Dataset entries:
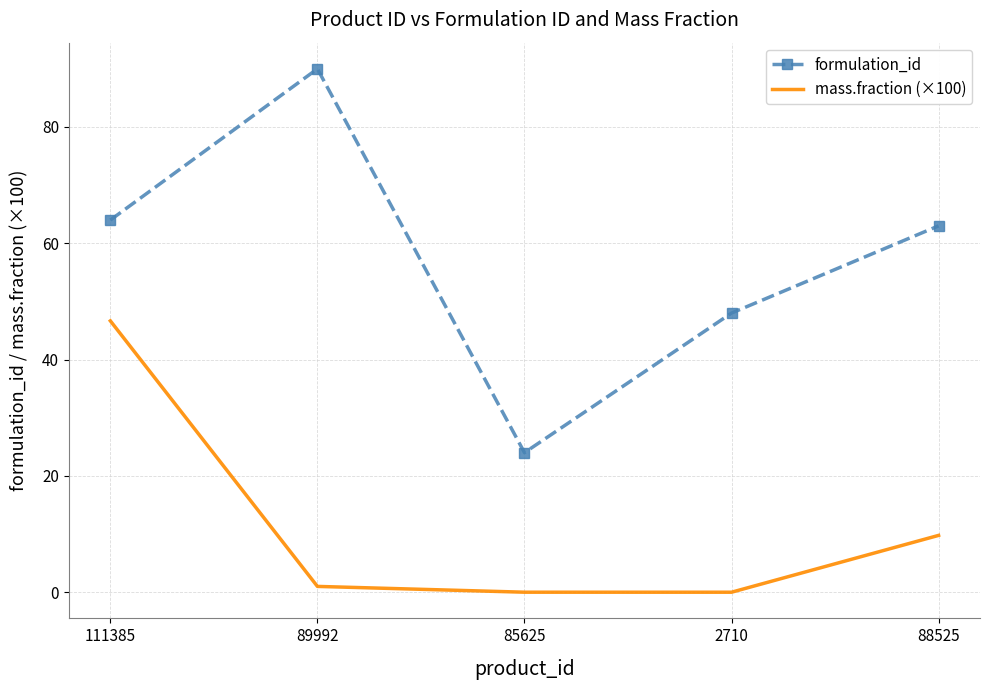

What is the total value across all series at 89992?

91.0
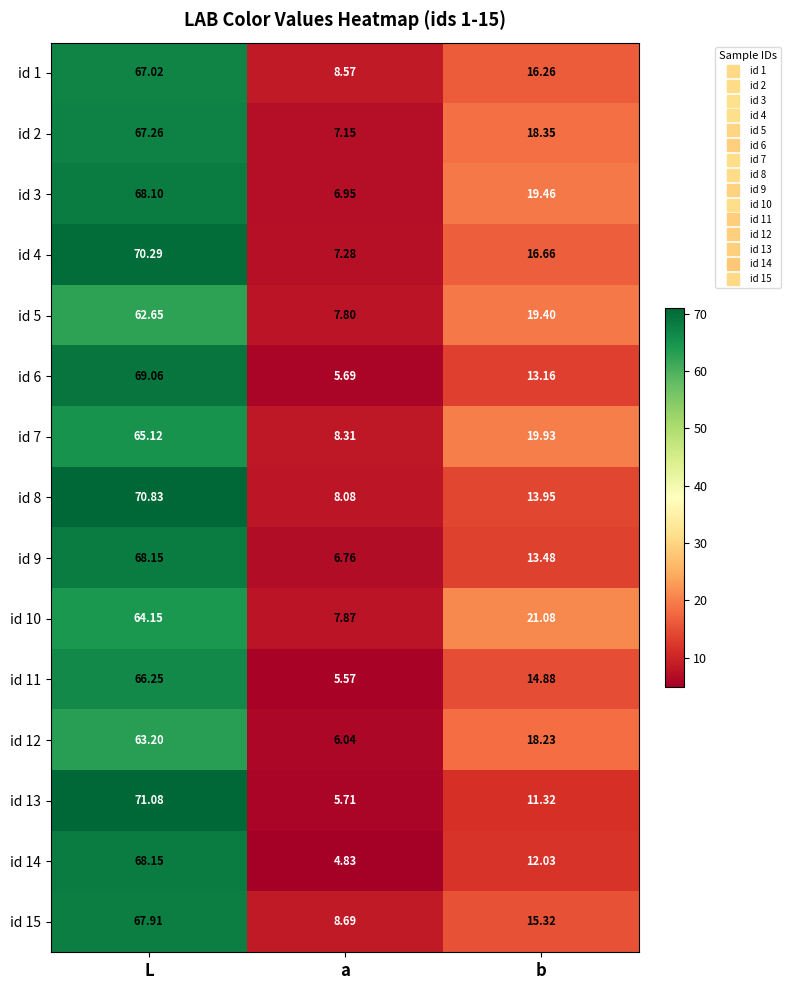

At which label does id 15 reach its minimum?

a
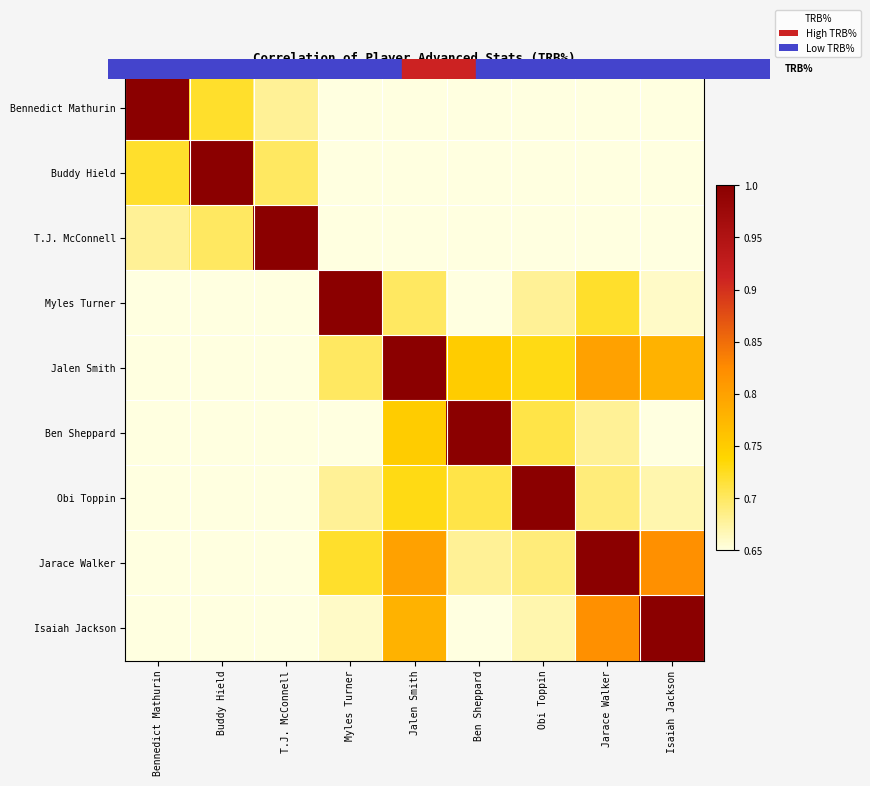

Reading right to left, what are all the values shown in this chart?

Bennedict Mathurin: Isaiah Jackson=0.5	Jarace Walker=0.5	Obi Toppin=0.6	Ben Sheppard=0.6	Jalen Smith=0.6	Myles Turner=0.6	T.J. McConnell=0.7	Buddy Hield=0.7	Bennedict Mathurin=1.0
Buddy Hield: Isaiah Jackson=0.6	Jarace Walker=0.5	Obi Toppin=0.6	Ben Sheppard=0.7	Jalen Smith=0.6	Myles Turner=0.6	T.J. McConnell=0.7	Buddy Hield=1.0	Bennedict Mathurin=0.7
T.J. McConnell: Isaiah Jackson=0.5	Jarace Walker=0.5	Obi Toppin=0.6	Ben Sheppard=0.6	Jalen Smith=0.6	Myles Turner=0.6	T.J. McConnell=1.0	Buddy Hield=0.7	Bennedict Mathurin=0.7
Myles Turner: Isaiah Jackson=0.7	Jarace Walker=0.7	Obi Toppin=0.7	Ben Sheppard=0.7	Jalen Smith=0.7	Myles Turner=1.0	T.J. McConnell=0.6	Buddy Hield=0.6	Bennedict Mathurin=0.6
Jalen Smith: Isaiah Jackson=0.8	Jarace Walker=0.8	Obi Toppin=0.7	Ben Sheppard=0.8	Jalen Smith=1.0	Myles Turner=0.7	T.J. McConnell=0.6	Buddy Hield=0.6	Bennedict Mathurin=0.6
Ben Sheppard: Isaiah Jackson=0.6	Jarace Walker=0.7	Obi Toppin=0.7	Ben Sheppard=1.0	Jalen Smith=0.8	Myles Turner=0.7	T.J. McConnell=0.6	Buddy Hield=0.7	Bennedict Mathurin=0.6
Obi Toppin: Isaiah Jackson=0.7	Jarace Walker=0.7	Obi Toppin=1.0	Ben Sheppard=0.7	Jalen Smith=0.7	Myles Turner=0.7	T.J. McConnell=0.6	Buddy Hield=0.6	Bennedict Mathurin=0.6
Jarace Walker: Isaiah Jackson=0.8	Jarace Walker=1.0	Obi Toppin=0.7	Ben Sheppard=0.7	Jalen Smith=0.8	Myles Turner=0.7	T.J. McConnell=0.5	Buddy Hield=0.5	Bennedict Mathurin=0.5
Isaiah Jackson: Isaiah Jackson=1.0	Jarace Walker=0.8	Obi Toppin=0.7	Ben Sheppard=0.6	Jalen Smith=0.8	Myles Turner=0.7	T.J. McConnell=0.5	Buddy Hield=0.6	Bennedict Mathurin=0.5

== Goal of the exercise ==
Print the entire listing above verbatim, omitting the pictures.

== Worked solution ==
What is the total value across all series at 89992?

91.0

At which label does id 15 reach its minimum?

a

Reading right to left, what are all the values shown in this chart?

Bennedict Mathurin: Isaiah Jackson=0.5	Jarace Walker=0.5	Obi Toppin=0.6	Ben Sheppard=0.6	Jalen Smith=0.6	Myles Turner=0.6	T.J. McConnell=0.7	Buddy Hield=0.7	Bennedict Mathurin=1.0
Buddy Hield: Isaiah Jackson=0.6	Jarace Walker=0.5	Obi Toppin=0.6	Ben Sheppard=0.7	Jalen Smith=0.6	Myles Turner=0.6	T.J. McConnell=0.7	Buddy Hield=1.0	Bennedict Mathurin=0.7
T.J. McConnell: Isaiah Jackson=0.5	Jarace Walker=0.5	Obi Toppin=0.6	Ben Sheppard=0.6	Jalen Smith=0.6	Myles Turner=0.6	T.J. McConnell=1.0	Buddy Hield=0.7	Bennedict Mathurin=0.7
Myles Turner: Isaiah Jackson=0.7	Jarace Walker=0.7	Obi Toppin=0.7	Ben Sheppard=0.7	Jalen Smith=0.7	Myles Turner=1.0	T.J. McConnell=0.6	Buddy Hield=0.6	Bennedict Mathurin=0.6
Jalen Smith: Isaiah Jackson=0.8	Jarace Walker=0.8	Obi Toppin=0.7	Ben Sheppard=0.8	Jalen Smith=1.0	Myles Turner=0.7	T.J. McConnell=0.6	Buddy Hield=0.6	Bennedict Mathurin=0.6
Ben Sheppard: Isaiah Jackson=0.6	Jarace Walker=0.7	Obi Toppin=0.7	Ben Sheppard=1.0	Jalen Smith=0.8	Myles Turner=0.7	T.J. McConnell=0.6	Buddy Hield=0.7	Bennedict Mathurin=0.6
Obi Toppin: Isaiah Jackson=0.7	Jarace Walker=0.7	Obi Toppin=1.0	Ben Sheppard=0.7	Jalen Smith=0.7	Myles Turner=0.7	T.J. McConnell=0.6	Buddy Hield=0.6	Bennedict Mathurin=0.6
Jarace Walker: Isaiah Jackson=0.8	Jarace Walker=1.0	Obi Toppin=0.7	Ben Sheppard=0.7	Jalen Smith=0.8	Myles Turner=0.7	T.J. McConnell=0.5	Buddy Hield=0.5	Bennedict Mathurin=0.5
Isaiah Jackson: Isaiah Jackson=1.0	Jarace Walker=0.8	Obi Toppin=0.7	Ben Sheppard=0.6	Jalen Smith=0.8	Myles Turner=0.7	T.J. McConnell=0.5	Buddy Hield=0.6	Bennedict Mathurin=0.5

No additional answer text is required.